EXERCISE PROMPT:
Please repeat exactly the lines below from the one containing "ring mcp: (549, 1072)" down to the one containing "middle mcp: (1426, 993)", both included, and nothing else.

EXCERPTED DATA:
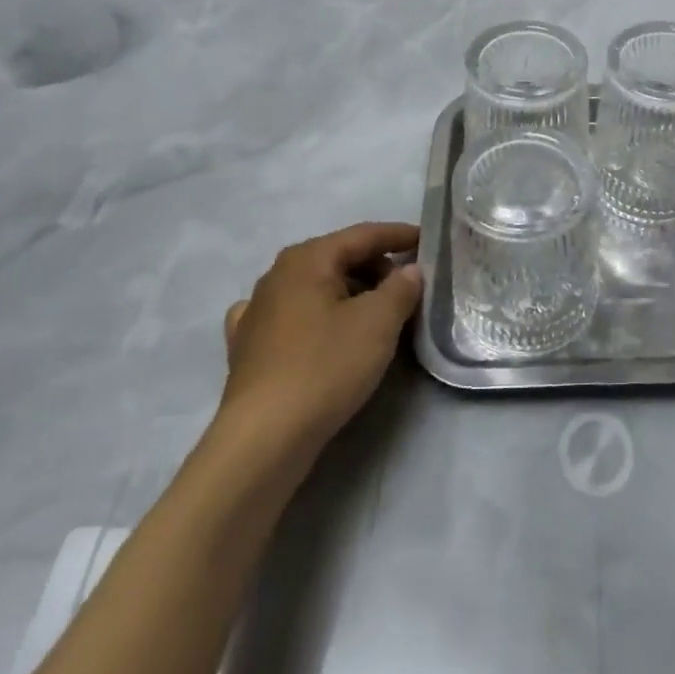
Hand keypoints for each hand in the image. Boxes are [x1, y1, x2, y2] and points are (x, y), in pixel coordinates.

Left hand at [218, 222, 422, 459]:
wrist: (264, 438)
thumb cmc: (325, 367)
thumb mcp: (378, 323)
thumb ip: (401, 288)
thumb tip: (409, 271)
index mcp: (307, 259)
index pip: (363, 235)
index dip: (399, 236)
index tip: (427, 241)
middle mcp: (277, 275)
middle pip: (338, 259)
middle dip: (376, 268)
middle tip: (408, 289)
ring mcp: (256, 311)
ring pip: (315, 288)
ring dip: (348, 294)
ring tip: (375, 315)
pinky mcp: (247, 347)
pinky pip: (290, 317)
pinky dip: (313, 316)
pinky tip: (318, 330)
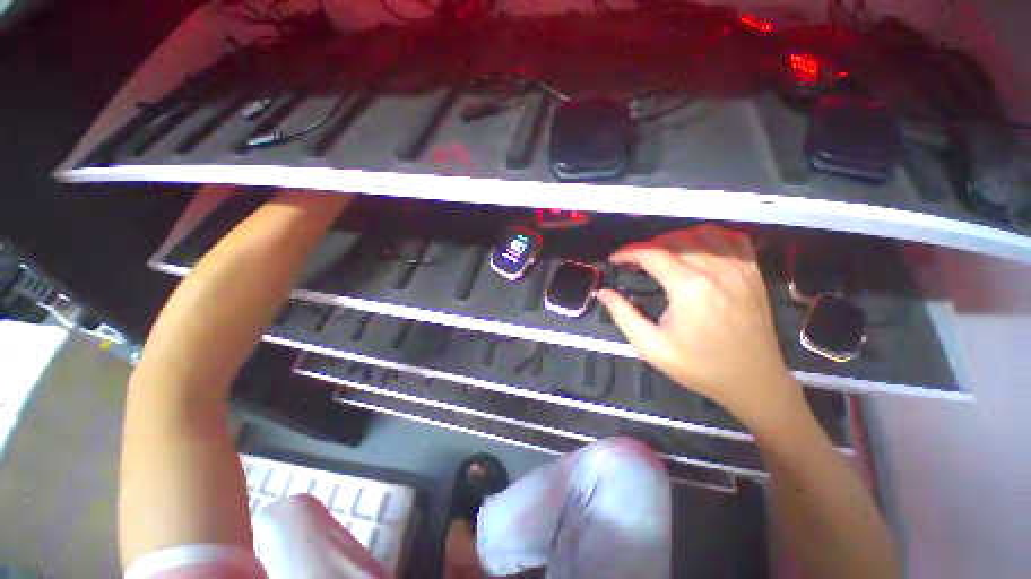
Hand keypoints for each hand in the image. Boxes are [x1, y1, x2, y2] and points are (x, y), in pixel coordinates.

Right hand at [597, 225, 803, 426]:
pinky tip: (698, 250)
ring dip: (676, 239)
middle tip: (634, 261)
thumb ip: (623, 315)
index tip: (614, 259)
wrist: (753, 381)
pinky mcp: (753, 272)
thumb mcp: (651, 346)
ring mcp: (739, 268)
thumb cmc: (698, 366)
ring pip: (702, 233)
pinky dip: (710, 237)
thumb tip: (603, 292)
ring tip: (662, 255)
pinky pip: (732, 239)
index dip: (628, 252)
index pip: (652, 254)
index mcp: (689, 288)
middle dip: (647, 246)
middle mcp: (715, 270)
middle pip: (675, 240)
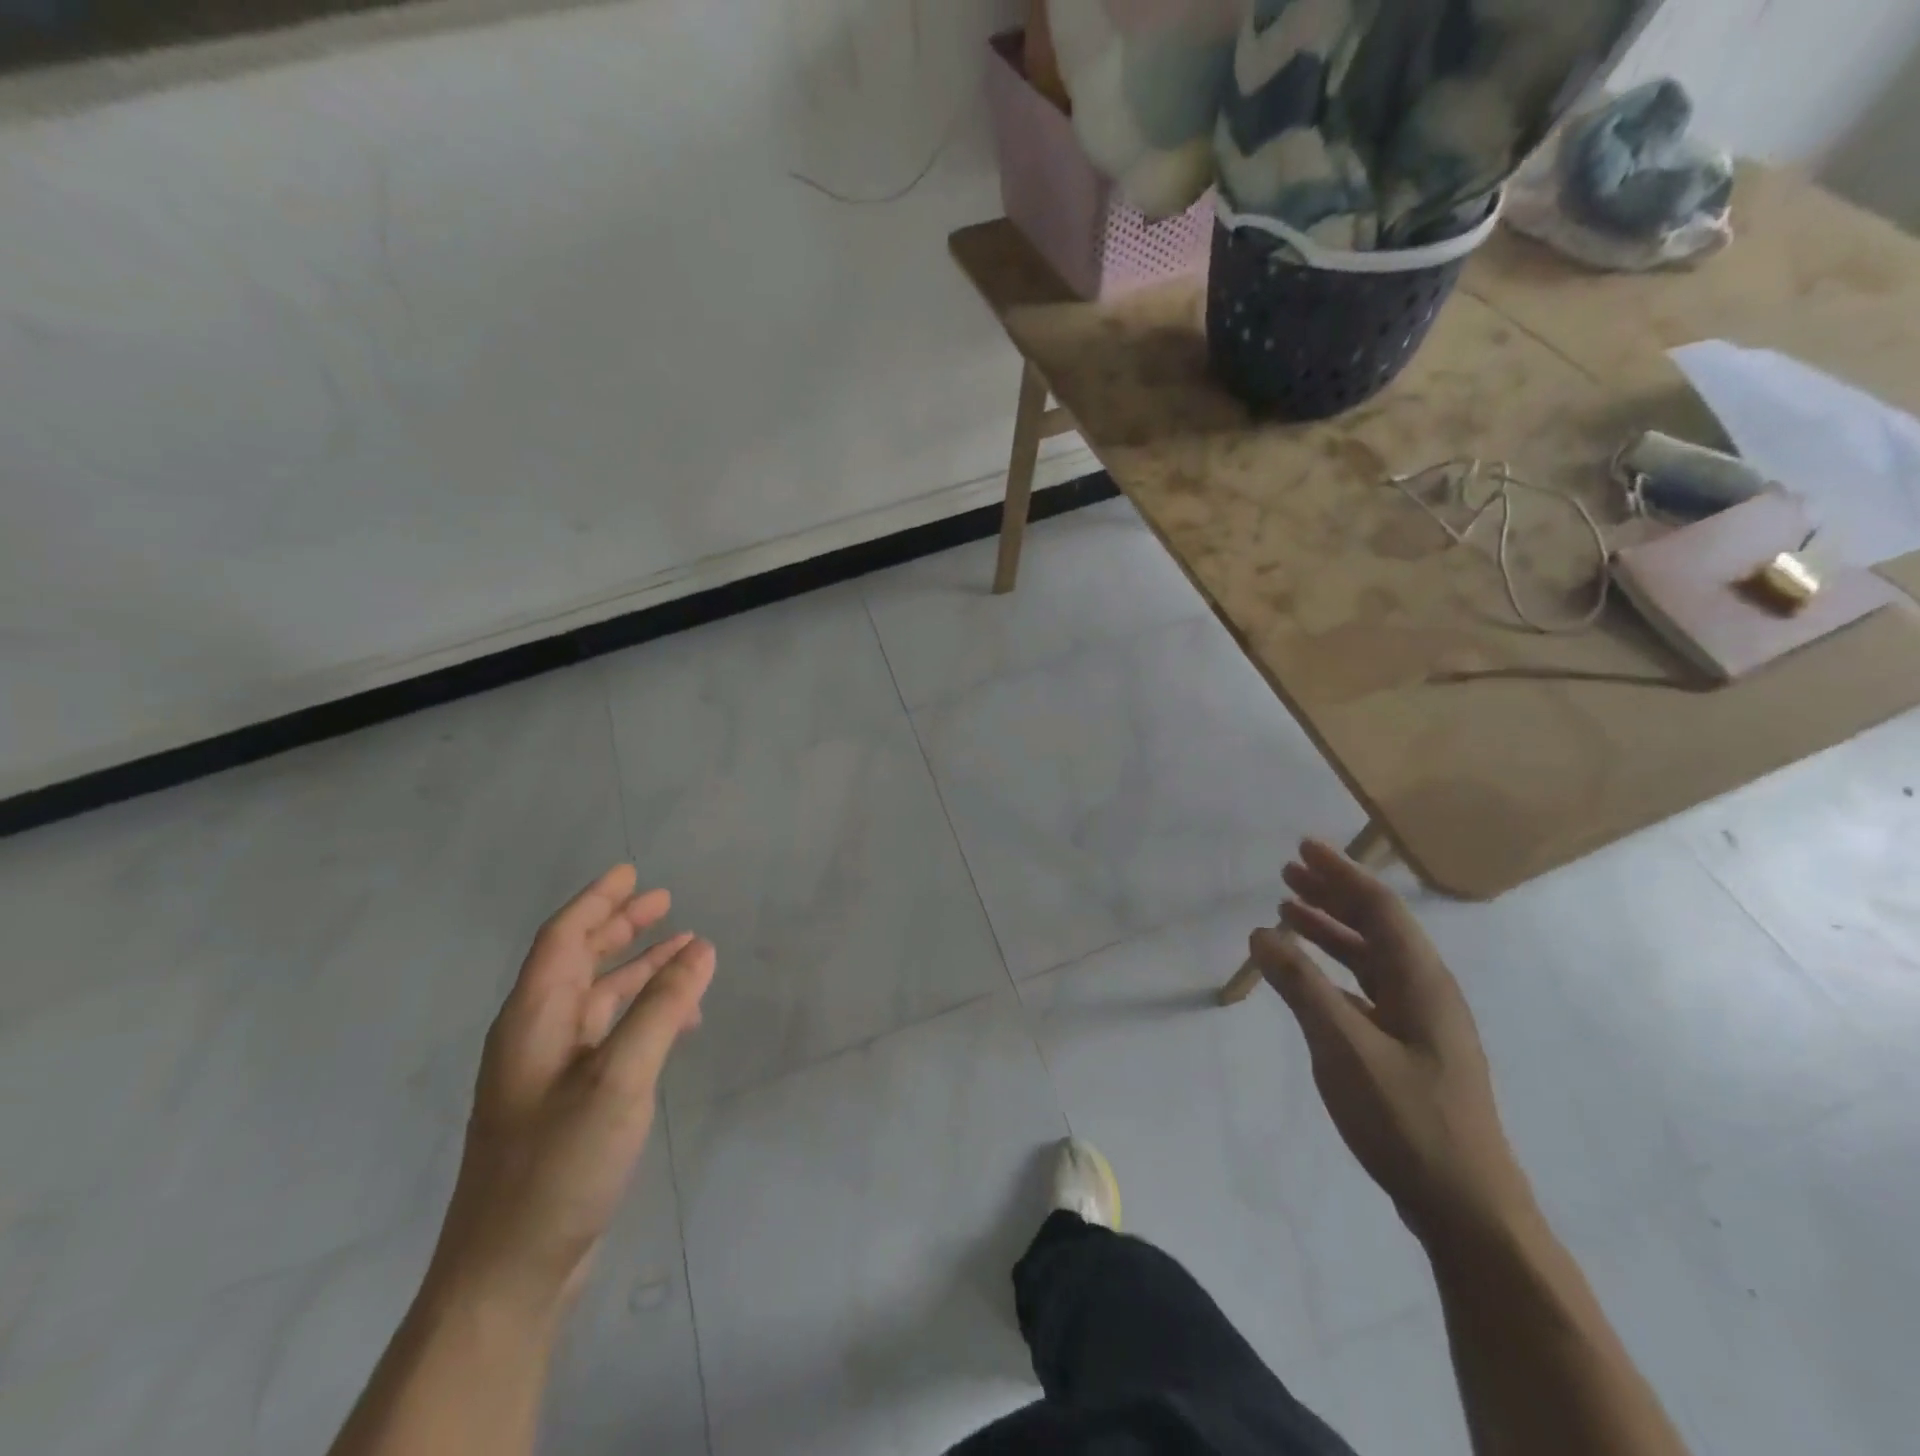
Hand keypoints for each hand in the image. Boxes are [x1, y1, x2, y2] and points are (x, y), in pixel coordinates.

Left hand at [426, 866, 714, 1322]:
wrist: (508, 1273)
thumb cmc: (558, 1164)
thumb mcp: (619, 1077)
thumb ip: (661, 1008)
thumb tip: (700, 948)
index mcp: (532, 1018)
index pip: (563, 937)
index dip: (597, 900)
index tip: (631, 871)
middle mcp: (535, 1035)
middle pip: (578, 961)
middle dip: (619, 926)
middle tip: (664, 901)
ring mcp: (549, 1072)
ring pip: (597, 998)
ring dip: (638, 969)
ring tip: (684, 950)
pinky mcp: (565, 1103)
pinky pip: (608, 1034)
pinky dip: (642, 1014)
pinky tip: (676, 1021)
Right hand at [1249, 840, 1533, 1248]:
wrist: (1467, 1209)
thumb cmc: (1408, 1120)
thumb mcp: (1344, 1048)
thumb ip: (1301, 987)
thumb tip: (1262, 933)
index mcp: (1421, 982)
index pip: (1379, 909)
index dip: (1341, 874)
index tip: (1303, 848)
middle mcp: (1426, 993)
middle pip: (1377, 927)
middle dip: (1332, 895)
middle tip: (1288, 873)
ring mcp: (1421, 1024)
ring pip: (1372, 958)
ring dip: (1331, 930)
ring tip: (1289, 912)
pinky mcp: (1410, 1051)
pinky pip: (1368, 989)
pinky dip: (1335, 970)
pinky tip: (1310, 976)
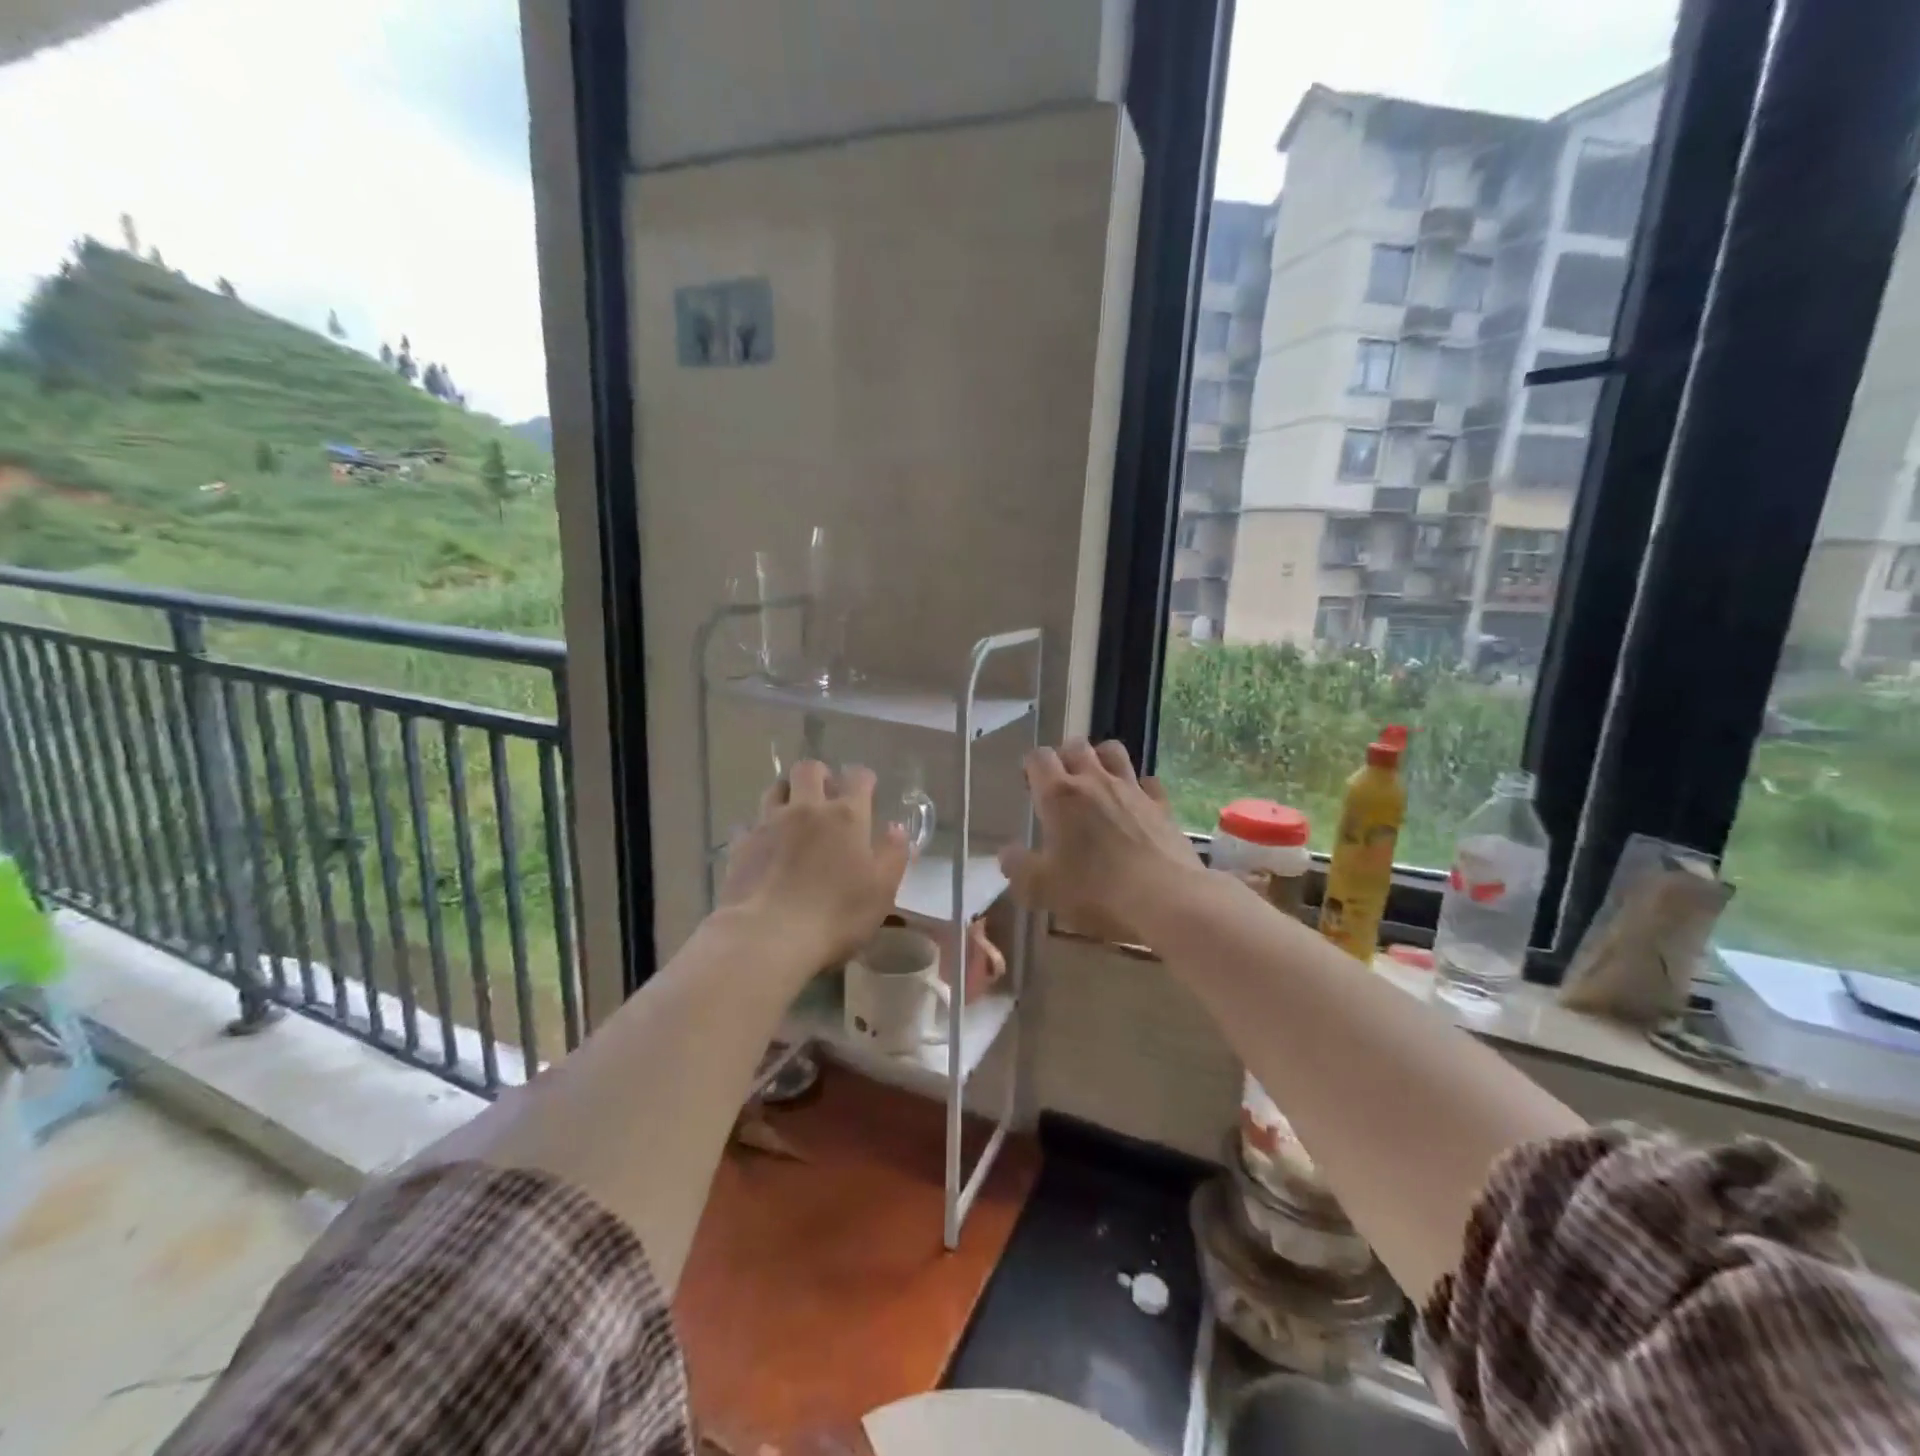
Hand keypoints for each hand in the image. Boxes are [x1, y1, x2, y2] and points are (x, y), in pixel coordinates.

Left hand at [718, 761, 910, 974]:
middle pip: (808, 769)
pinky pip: (748, 824)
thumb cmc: (836, 915)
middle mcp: (807, 809)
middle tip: (825, 793)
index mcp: (846, 816)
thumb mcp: (882, 891)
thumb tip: (897, 828)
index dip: (863, 779)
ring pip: (775, 789)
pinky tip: (763, 845)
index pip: (858, 778)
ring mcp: (769, 824)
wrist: (768, 936)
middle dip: (819, 774)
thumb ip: (893, 855)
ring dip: (787, 793)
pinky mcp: (741, 845)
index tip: (867, 788)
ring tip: (793, 813)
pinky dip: (758, 829)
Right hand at [999, 739, 1204, 941]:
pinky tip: (1135, 804)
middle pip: (1076, 746)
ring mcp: (1132, 789)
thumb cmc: (1096, 892)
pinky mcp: (1162, 805)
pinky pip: (1147, 781)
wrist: (1166, 900)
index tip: (1029, 786)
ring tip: (1095, 782)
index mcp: (1059, 796)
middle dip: (1064, 757)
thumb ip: (1018, 868)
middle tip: (1060, 785)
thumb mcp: (1042, 889)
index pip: (1039, 757)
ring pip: (1112, 751)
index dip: (1031, 767)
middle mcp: (1094, 781)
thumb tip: (1007, 853)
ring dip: (1099, 759)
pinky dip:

EXERCISE ANSWER:
ring mcp: (549, 1072)
ring pip: (597, 998)
ring dip: (638, 969)
ring tip: (684, 950)
pinky mcp: (565, 1103)
pinky pip: (608, 1034)
pinky dip: (642, 1014)
pinky tip: (676, 1021)
Right hand at [1249, 840, 1533, 1248]:
wrist: (1467, 1209)
thumb cmc: (1408, 1120)
thumb mcp: (1344, 1048)
thumb ip: (1301, 987)
thumb tip: (1262, 933)
index mcp: (1421, 982)
index pip: (1379, 909)
index dip: (1341, 874)
index tip: (1303, 848)
middle mcp: (1426, 993)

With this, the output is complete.